February Is American Heart Month

Heart disease can happen to anyone and is one of the leading killers in the United States. Despite it being associated with those who are older, it’s increasingly happening to younger and younger individuals as well. That’s why it’s never been more important for everyone to take preventative measures and educate themselves on the dangers of this terrible disease. 

The best way to prevent heart disease is through raising awareness. One way to do that is by observing American Heart Month. But what is American Heart Month, you ask? Let’s take a closer look at what it is, the origins behind it, and why using this month to monitor heart health and educate ourselves could lead to more lives saved. 

What is American Heart Month? 

American Heart Month began in 1964 after a proclamation from U.S. President Lyndon B. Johnson. It was Johnson who said, “I urge the people of the United States to give heed to the nationwide problem of the heart and blood-vessel diseases, and to support the programs required to bring about its solution.”

The event is held every February and is a whole month dedicated to promoting information about heart health and preventing heart disease. It is sponsored by the American Heart Association who said that American Heart Month “is a great way to remind Americans to focus on their hearts and encourage them to get their families, friends and communities involved. Together, we can build a culture of health where making the healthy choice is the easy choice.”

Why heart health is so important for everyone

Heart health is important for everyone because heart disease affects everyone. According to the CDC, here are some startling statistics about heart disease:

  • It’s the leading cause of death among all racial and ethnic groups in this country. 
  • 1 in every 4 American deaths annually is from heart disease. 
  • On average, someone has a heart attack in the U.S. every 40 seconds. 
  • Almost two-thirds of women who die due to sudden coronary heart disease experience no symptoms prior to death.  

The odds are highly likely that either you or someone you know or love is affected by heart disease, so it’s a malady that strikes close to home for just about every American in one way or another.
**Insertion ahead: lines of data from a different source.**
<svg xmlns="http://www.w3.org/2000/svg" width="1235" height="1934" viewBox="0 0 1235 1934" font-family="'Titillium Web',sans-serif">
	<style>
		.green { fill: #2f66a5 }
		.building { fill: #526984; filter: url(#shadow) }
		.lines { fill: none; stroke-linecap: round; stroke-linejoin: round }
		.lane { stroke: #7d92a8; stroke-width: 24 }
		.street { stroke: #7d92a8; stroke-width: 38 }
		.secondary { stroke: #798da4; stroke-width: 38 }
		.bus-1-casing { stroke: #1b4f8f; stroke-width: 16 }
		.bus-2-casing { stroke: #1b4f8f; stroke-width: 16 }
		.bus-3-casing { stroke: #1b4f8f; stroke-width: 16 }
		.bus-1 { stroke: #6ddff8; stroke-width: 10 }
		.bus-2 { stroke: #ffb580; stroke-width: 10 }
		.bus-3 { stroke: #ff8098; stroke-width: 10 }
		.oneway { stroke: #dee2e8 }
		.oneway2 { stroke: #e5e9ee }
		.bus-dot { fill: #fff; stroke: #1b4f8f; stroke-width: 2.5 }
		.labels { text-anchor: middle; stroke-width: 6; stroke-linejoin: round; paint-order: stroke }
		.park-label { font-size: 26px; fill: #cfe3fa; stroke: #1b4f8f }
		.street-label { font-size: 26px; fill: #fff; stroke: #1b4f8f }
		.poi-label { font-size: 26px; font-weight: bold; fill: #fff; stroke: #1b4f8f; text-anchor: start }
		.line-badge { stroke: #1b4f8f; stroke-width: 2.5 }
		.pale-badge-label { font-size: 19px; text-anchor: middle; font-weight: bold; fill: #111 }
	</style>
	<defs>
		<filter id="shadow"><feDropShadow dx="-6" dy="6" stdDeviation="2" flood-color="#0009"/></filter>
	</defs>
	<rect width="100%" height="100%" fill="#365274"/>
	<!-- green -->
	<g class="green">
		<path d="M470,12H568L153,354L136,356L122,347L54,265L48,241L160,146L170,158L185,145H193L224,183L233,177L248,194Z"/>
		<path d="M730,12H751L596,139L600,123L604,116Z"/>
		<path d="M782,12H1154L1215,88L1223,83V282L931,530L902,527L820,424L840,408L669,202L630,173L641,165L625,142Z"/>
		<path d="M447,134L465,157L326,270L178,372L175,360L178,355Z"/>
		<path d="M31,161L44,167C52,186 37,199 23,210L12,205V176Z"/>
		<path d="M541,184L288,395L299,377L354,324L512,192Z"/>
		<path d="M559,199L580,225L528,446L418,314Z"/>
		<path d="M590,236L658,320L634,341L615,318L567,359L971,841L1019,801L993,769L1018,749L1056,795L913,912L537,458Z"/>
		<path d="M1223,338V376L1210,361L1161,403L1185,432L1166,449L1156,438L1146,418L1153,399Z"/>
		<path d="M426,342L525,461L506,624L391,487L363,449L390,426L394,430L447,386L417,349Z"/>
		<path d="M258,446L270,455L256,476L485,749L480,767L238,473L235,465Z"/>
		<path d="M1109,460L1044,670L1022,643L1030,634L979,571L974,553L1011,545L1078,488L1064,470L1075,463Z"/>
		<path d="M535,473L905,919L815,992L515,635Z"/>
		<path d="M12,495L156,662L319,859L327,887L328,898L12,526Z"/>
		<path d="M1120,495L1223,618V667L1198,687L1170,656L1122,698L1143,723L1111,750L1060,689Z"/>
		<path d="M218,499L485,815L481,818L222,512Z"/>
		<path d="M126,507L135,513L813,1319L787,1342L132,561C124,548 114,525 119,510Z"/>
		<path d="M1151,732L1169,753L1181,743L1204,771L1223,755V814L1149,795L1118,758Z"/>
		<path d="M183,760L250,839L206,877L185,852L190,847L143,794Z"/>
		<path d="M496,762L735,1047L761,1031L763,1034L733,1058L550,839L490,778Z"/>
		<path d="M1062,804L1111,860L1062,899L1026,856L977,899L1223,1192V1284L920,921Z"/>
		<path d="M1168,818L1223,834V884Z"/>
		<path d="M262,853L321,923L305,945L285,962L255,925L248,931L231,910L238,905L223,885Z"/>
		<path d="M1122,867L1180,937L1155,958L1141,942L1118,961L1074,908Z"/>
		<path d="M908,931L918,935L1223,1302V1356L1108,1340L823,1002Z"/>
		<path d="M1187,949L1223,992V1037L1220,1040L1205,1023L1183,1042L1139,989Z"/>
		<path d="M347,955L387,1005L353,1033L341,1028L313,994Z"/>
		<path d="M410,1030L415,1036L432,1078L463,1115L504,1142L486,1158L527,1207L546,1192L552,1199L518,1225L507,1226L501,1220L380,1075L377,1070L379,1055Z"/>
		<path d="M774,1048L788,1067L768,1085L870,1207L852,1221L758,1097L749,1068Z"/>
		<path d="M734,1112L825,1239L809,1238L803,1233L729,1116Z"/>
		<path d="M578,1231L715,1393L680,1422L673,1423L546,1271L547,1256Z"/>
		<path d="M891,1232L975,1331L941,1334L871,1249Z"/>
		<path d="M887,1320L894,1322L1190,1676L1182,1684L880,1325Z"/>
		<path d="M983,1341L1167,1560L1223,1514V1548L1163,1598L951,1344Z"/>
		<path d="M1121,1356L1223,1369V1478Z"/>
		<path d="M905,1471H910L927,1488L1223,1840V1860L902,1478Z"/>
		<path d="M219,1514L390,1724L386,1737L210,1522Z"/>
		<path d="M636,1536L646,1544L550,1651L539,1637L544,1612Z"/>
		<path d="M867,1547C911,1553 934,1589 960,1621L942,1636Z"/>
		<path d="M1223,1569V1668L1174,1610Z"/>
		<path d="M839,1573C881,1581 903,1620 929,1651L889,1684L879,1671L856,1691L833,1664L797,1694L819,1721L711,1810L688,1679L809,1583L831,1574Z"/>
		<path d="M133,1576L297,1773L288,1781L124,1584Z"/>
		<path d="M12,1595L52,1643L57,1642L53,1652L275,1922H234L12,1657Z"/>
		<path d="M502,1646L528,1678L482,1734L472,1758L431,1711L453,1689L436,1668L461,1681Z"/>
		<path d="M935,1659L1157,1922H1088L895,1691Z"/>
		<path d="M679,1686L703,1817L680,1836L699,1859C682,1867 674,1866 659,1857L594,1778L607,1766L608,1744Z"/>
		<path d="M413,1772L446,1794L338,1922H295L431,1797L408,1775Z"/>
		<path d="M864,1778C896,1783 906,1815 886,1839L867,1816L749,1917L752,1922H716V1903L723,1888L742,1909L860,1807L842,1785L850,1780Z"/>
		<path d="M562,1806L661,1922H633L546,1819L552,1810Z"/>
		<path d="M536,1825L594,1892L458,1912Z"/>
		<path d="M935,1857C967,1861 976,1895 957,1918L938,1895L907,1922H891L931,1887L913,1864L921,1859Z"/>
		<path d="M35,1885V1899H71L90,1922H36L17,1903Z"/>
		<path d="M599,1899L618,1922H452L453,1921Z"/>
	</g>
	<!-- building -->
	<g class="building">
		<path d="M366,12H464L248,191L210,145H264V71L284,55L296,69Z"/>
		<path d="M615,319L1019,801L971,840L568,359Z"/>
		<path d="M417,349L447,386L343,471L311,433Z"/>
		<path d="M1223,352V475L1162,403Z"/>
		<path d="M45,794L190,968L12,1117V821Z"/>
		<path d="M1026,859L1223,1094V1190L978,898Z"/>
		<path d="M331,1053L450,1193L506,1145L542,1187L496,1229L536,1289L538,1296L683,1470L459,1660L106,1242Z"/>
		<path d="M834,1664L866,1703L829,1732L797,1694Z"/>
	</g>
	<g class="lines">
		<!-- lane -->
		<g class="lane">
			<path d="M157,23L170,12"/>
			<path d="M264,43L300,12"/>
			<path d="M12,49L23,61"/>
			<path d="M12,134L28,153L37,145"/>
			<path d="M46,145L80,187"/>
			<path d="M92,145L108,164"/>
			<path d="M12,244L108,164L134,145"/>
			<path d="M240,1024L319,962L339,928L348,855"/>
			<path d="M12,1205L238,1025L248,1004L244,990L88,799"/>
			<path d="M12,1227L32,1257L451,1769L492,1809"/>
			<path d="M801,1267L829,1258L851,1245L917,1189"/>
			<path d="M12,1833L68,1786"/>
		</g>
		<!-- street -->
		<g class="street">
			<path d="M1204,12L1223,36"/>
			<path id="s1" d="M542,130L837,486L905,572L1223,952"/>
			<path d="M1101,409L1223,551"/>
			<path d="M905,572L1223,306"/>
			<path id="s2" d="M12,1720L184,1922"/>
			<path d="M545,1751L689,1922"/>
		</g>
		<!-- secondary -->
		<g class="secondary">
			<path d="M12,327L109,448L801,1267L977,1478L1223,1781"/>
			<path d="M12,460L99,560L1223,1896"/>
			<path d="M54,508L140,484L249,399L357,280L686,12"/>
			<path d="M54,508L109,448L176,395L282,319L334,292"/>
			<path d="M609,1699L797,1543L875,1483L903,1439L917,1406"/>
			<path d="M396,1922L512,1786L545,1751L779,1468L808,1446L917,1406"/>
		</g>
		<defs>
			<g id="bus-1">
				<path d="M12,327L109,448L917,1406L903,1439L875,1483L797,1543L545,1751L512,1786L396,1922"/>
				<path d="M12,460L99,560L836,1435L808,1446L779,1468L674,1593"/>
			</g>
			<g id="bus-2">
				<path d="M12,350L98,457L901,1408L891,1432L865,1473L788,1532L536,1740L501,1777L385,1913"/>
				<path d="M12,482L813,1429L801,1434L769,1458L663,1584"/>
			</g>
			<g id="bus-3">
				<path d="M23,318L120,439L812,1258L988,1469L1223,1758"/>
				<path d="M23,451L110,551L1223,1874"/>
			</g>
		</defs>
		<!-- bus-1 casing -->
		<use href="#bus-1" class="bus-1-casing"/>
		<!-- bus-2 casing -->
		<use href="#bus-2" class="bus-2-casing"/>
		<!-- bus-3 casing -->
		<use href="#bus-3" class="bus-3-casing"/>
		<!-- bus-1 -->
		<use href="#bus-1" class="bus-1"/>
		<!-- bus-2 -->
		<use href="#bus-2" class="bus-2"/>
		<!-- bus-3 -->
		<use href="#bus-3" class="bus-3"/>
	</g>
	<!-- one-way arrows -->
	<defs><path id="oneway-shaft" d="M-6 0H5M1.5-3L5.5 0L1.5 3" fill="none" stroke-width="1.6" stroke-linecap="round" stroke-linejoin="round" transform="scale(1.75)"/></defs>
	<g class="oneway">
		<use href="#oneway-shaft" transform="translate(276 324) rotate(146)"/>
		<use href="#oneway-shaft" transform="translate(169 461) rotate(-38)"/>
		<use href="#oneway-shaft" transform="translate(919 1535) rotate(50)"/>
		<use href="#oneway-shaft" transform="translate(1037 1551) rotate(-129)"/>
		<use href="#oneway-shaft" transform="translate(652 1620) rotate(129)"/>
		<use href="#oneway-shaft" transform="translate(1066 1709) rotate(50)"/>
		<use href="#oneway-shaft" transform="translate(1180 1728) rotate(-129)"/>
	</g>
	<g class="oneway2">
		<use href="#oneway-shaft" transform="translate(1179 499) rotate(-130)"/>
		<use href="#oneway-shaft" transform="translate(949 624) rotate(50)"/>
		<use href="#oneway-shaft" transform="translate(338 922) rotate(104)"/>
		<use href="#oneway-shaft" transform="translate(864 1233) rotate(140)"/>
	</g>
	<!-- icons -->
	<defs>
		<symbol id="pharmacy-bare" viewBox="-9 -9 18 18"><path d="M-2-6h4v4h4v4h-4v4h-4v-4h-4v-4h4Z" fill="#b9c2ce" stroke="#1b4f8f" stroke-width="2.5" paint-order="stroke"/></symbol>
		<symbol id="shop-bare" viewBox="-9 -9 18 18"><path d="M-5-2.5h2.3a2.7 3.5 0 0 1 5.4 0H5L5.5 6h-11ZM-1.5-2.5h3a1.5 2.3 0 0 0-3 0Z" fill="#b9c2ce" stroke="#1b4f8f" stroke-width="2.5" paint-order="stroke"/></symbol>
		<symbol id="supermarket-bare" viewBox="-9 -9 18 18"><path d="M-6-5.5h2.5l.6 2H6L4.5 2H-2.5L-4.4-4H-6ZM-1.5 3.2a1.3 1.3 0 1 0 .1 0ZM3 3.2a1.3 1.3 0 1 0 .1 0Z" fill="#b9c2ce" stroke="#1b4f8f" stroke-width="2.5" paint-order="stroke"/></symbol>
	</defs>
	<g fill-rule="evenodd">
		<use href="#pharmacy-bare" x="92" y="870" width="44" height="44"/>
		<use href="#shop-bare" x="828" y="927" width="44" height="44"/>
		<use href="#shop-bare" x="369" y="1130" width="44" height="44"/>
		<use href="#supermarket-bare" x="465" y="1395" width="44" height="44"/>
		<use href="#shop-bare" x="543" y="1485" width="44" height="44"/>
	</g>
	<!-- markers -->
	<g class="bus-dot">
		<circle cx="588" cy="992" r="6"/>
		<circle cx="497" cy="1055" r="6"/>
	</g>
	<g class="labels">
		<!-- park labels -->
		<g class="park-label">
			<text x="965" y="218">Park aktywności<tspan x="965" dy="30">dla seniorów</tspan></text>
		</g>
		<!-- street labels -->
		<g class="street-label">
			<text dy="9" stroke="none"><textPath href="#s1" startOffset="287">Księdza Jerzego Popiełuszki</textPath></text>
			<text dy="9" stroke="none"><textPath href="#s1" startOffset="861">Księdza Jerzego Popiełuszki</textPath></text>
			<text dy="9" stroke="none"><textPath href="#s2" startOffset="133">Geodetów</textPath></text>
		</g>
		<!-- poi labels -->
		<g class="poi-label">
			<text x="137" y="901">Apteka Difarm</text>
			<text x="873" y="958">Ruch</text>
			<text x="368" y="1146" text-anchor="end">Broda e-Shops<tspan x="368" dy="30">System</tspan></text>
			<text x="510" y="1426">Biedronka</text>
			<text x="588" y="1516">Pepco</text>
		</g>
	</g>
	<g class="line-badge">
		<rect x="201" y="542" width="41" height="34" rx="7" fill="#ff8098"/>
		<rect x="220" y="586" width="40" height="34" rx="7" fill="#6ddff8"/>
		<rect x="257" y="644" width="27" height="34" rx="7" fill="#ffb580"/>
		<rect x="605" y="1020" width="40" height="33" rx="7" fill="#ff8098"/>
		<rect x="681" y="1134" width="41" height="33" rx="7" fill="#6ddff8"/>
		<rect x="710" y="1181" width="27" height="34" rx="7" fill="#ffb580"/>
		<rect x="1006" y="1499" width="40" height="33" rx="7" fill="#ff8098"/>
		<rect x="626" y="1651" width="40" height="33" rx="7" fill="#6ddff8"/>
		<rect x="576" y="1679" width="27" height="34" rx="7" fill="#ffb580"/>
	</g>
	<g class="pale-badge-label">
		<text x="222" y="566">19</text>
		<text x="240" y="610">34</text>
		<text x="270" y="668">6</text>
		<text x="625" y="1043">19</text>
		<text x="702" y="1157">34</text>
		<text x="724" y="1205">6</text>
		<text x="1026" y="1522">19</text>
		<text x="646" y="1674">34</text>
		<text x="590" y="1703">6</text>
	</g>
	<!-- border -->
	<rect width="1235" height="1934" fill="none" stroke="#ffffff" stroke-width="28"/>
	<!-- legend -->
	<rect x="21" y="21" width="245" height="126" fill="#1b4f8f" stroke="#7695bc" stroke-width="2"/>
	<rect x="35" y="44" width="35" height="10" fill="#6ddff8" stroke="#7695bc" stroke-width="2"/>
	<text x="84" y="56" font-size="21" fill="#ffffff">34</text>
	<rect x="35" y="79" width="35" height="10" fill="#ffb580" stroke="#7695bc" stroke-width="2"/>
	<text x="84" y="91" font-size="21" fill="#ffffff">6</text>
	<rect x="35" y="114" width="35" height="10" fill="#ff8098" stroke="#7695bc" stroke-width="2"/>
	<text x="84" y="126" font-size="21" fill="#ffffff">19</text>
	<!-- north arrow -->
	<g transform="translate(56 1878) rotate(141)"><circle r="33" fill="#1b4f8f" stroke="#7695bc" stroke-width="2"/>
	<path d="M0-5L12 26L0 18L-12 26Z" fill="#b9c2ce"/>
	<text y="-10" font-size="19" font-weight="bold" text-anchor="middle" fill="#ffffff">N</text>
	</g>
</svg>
That’s why continuing our national education surrounding the dangers of heart disease is so important. It’s also critical because the disease itself is preventable. With some simple lifestyle changes and better habits, you can greatly cut down on your risk of heart disease. 

How to monitor your health for a healthy heart

Taking note of your cholesterol levels is one way to test for heart health. Ensuring your cholesterol levels aren’t too high – mainly with a diet that isn’t high in sugars along with regular exercise – will help decrease your chances of heart disease. Monitoring your blood pressure is another way to maintain awareness of your heart health. High blood pressure is one of the leading indicators of heart disease. 

Keeping track of other unhealthy habits you may have such as smoking or excessive drinking can also serve as ways to monitor your overall health as well as that of your heart. 

Some general conditions associated with heart disease or behaviors that lead to heart disease are listed below: 

  • High blood pressure
  • High cholesterol
  • Smoking
  • Over consumption of alcohol 
  • Obesity
  • Diabetes
  • Lack of physical exertion
  • Poor eating habits

While the threat of heart disease can seem scary, it doesn’t have to be. There are measures you can take to avoid it. 

How to keep your heart healthy

Maintaining an active dialogue with your doctor about your habits and overall health is the best way to ensure your heart is healthy. There are some other best practices you can follow to ensure your heart stays in good health. These are all pieces of advice you should take to heart (pardon the pun) today. Implementing these habits immediately can help add years to your life: 

  • Keep an eye on your diet. Avoiding processed foods and sticking to whole foods for the majority of your diet. Limit the amount of fast food. Cook the majority of your meals at home, where you can control the ingredients in your food. Stay away from foods with added sugar. 
  • Get plenty of exercise. Regular cardiovascular exercise can work wonders for your heart health. Getting your blood pumping through either resistance training, running, or competitive sports can help stave off heart disease. 
  • Have your cholesterol checked regularly. If you’re going for regular, annual check-ups, your doctor should be checking your cholesterol levels. 
  • Quit smoking and limit alcohol consumption. Smoking can do significant damage to your blood vessels and is a cause of heart disease. Drinking too much alcohol (especially beer or liquor) can also speed up the effects of heart disease. Quit smoking and moderate your drinking – in some cases, like if you drink a glass or two of wine a day, low levels of drinking can actually have health benefits. 
  • If you feel the symptoms of a heart attack, get help immediately. If you find yourself feeling short of breath or experiencing chest pains and dizziness, seek medical help immediately. Don’t wait, as the seconds are precious when you may be having a heart attack. 
  • Know your heart age. While you certainly know how old you are, did you know your heart age may be different than your actual age? Adopting bad habits for poor heart health can add years to your heart. Smoking, having high blood pressure and other warning signs can put your heart at increased risk. Considering your heart age is one way to remain cognizant of the shape your heart is in, and what you need to do to take better care of it. 

American Heart Month is a great opportunity to spread awareness of better heart health as well as some of the dangers of developing bad habits. By building healthier habits and cutting down on unhealthy ones, you can greatly decrease your chances of succumbing to heart disease.